Stored items

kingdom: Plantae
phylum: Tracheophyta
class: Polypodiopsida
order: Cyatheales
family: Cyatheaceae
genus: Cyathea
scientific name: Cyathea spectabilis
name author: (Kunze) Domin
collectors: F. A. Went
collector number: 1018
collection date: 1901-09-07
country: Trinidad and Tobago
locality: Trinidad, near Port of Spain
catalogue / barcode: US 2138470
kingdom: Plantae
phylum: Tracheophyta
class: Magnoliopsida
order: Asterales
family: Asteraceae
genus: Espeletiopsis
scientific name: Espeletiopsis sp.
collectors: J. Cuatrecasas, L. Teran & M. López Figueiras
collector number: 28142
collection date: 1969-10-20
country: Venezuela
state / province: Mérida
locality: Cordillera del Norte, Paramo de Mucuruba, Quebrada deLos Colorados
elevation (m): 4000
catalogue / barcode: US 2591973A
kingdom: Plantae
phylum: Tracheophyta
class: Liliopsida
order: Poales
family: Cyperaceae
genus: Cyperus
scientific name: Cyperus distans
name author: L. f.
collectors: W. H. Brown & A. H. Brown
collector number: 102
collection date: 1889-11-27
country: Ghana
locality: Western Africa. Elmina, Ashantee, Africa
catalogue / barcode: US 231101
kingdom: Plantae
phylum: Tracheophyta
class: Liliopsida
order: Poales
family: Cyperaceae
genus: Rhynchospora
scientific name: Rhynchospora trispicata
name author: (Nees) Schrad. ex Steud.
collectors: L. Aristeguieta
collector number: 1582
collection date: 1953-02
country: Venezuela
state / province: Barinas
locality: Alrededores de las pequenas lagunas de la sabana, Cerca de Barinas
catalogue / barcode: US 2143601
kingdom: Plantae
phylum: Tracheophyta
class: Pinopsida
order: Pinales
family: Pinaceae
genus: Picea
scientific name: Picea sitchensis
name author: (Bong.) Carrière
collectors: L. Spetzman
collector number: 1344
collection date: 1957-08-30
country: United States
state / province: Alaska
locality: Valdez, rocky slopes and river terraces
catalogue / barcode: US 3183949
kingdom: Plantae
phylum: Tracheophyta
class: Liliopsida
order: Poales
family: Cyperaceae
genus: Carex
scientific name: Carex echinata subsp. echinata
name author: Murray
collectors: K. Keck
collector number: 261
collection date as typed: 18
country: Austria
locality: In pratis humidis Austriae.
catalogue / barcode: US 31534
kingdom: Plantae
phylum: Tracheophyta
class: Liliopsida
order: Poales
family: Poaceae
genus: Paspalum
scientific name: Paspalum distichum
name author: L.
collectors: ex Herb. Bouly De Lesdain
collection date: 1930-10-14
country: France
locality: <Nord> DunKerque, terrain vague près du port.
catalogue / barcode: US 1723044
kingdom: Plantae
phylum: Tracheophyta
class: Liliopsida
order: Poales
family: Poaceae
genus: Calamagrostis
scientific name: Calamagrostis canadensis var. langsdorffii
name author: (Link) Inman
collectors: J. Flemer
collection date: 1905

_TO BE DONE_
Rewrite the rows from the beginning through the line containing "country: Austria", substituting "site" for each "locality" and keeping everything else unchanged.

_RESPONSE TO THIS EXERCISE_
kingdom: Plantae
phylum: Tracheophyta
class: Polypodiopsida
order: Cyatheales
family: Cyatheaceae
genus: Cyathea
scientific name: Cyathea spectabilis
name author: (Kunze) Domin
collectors: F. A. Went
collector number: 1018
collection date: 1901-09-07
country: Trinidad and Tobago
site: Trinidad, near Port of Spain
catalogue / barcode: US 2138470
kingdom: Plantae
phylum: Tracheophyta
class: Magnoliopsida
order: Asterales
family: Asteraceae
genus: Espeletiopsis
scientific name: Espeletiopsis sp.
collectors: J. Cuatrecasas, L. Teran & M. López Figueiras
collector number: 28142
collection date: 1969-10-20
country: Venezuela
state / province: Mérida
site: Cordillera del Norte, Paramo de Mucuruba, Quebrada deLos Colorados
elevation (m): 4000
catalogue / barcode: US 2591973A
kingdom: Plantae
phylum: Tracheophyta
class: Liliopsida
order: Poales
family: Cyperaceae
genus: Cyperus
scientific name: Cyperus distans
name author: L. f.
collectors: W. H. Brown & A. H. Brown
collector number: 102
collection date: 1889-11-27
country: Ghana
site: Western Africa. Elmina, Ashantee, Africa
catalogue / barcode: US 231101
kingdom: Plantae
phylum: Tracheophyta
class: Liliopsida
order: Poales
family: Cyperaceae
genus: Rhynchospora
scientific name: Rhynchospora trispicata
name author: (Nees) Schrad. ex Steud.
collectors: L. Aristeguieta
collector number: 1582
collection date: 1953-02
country: Venezuela
state / province: Barinas
site: Alrededores de las pequenas lagunas de la sabana, Cerca de Barinas
catalogue / barcode: US 2143601
kingdom: Plantae
phylum: Tracheophyta
class: Pinopsida
order: Pinales
family: Pinaceae
genus: Picea
scientific name: Picea sitchensis
name author: (Bong.) Carrière
collectors: L. Spetzman
collector number: 1344
collection date: 1957-08-30
country: United States
state / province: Alaska
site: Valdez, rocky slopes and river terraces
catalogue / barcode: US 3183949
kingdom: Plantae
phylum: Tracheophyta
class: Liliopsida
order: Poales
family: Cyperaceae
genus: Carex
scientific name: Carex echinata subsp. echinata
name author: Murray
collectors: K. Keck
collector number: 261
collection date as typed: 18
country: Austria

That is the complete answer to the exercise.